The human brain, one of the most complex and adaptive systems available to society, consists of tens of billions of processing elements (nodes) called neurons and over 100 trillion interconnections (links/edges). The essential challenge in unravelling the activity of the brain’s billions of neurons and how they combine to form functional networks has been one of the major research challenges to the research community. This success of this exploration lies in the extraction of accurate, replicable information that characterizes the behaviour of a normal brain during its various functional states. Creation of time dependent correlations among the neuronal clusters during various mental activities is defined as the functional connectivity and the network created thereof is referred to as a functional network. The brain regions form functional clusters, defined as set of brain regions which interact more strongly than others, when such connectivity is created. The relationships between structural and functional brain networks are explored to demonstrate the implied impact of structural adjacency on the dynamics of neuronal interactions during various cognitive states.

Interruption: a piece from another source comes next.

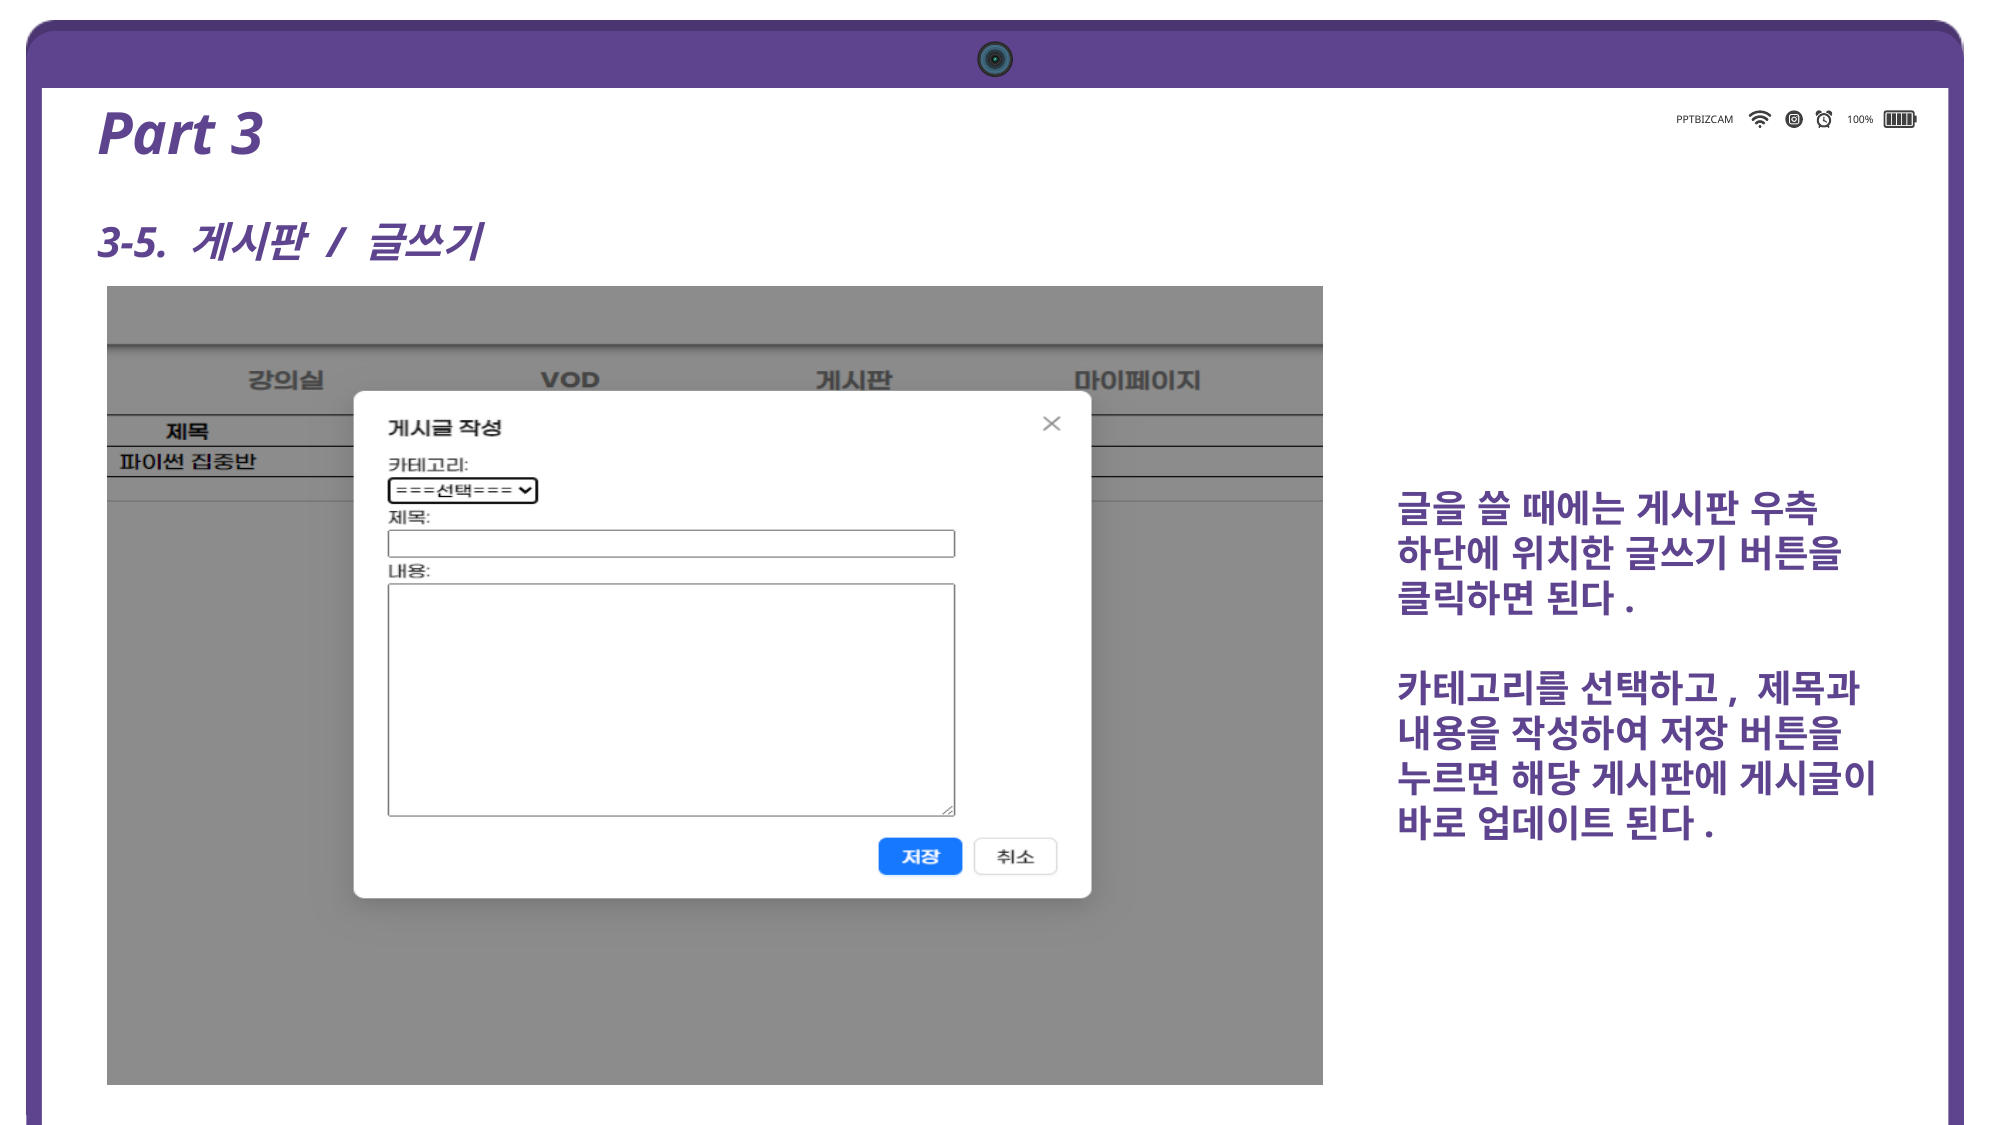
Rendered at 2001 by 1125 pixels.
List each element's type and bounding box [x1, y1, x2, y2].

Systematic investigation of measures and metrics to make reliable inferences becomes essential in the neurological analysis. As a result, sophisticated data search capabilities, statistical methods, complex network analysis and graph mining algorithms are needed to unfold and discover hidden patterns and correlations in functional brain networks. Investigations on functional connectivity have revealed several facts in healthy and unhealthy people. Overall functional connectivity decreases as humans grow from childhood (8-12) to adulthood (21-26). The functional connectivity analysis using MEG synchronization in patients with Alzheimer’s disease has shown reduction in mean Phase Lag Index in the lower alpha and beta bands. Weighted networks derived from EEG data were used to understand that the clustering coefficient has decreased in patients with Schizophrenia. Understanding the behavior of these functional networks can also be achieved by viewing the brain through network perspective, since the network perspective gives both localized and distributed aspects of brain function which are analogous to segregation and integration principles respectively. Usage of graph theoretical analysis to understand the functional brain networks is developing rapidly. Graph theoretical analysis has been used to study the organization of functional brain networks and to differentiate between ADHD and non-ADHD using delta band of EEG data. Functional brain network analysis gains significance in that it introduces new approaches and methodologies to explore and understand the brain functional networks and study how the parameters of complex brain networks relate to cognitive functions. Further exploration would result in better quantification of cognition and hence improved understanding of cognitive abilities and mental functions, new non-invasive approaches (meditation and biofeedback) to augmenting cognitive function and hence help address mental health issues and better decision making under stress and potential to assist human performance modification.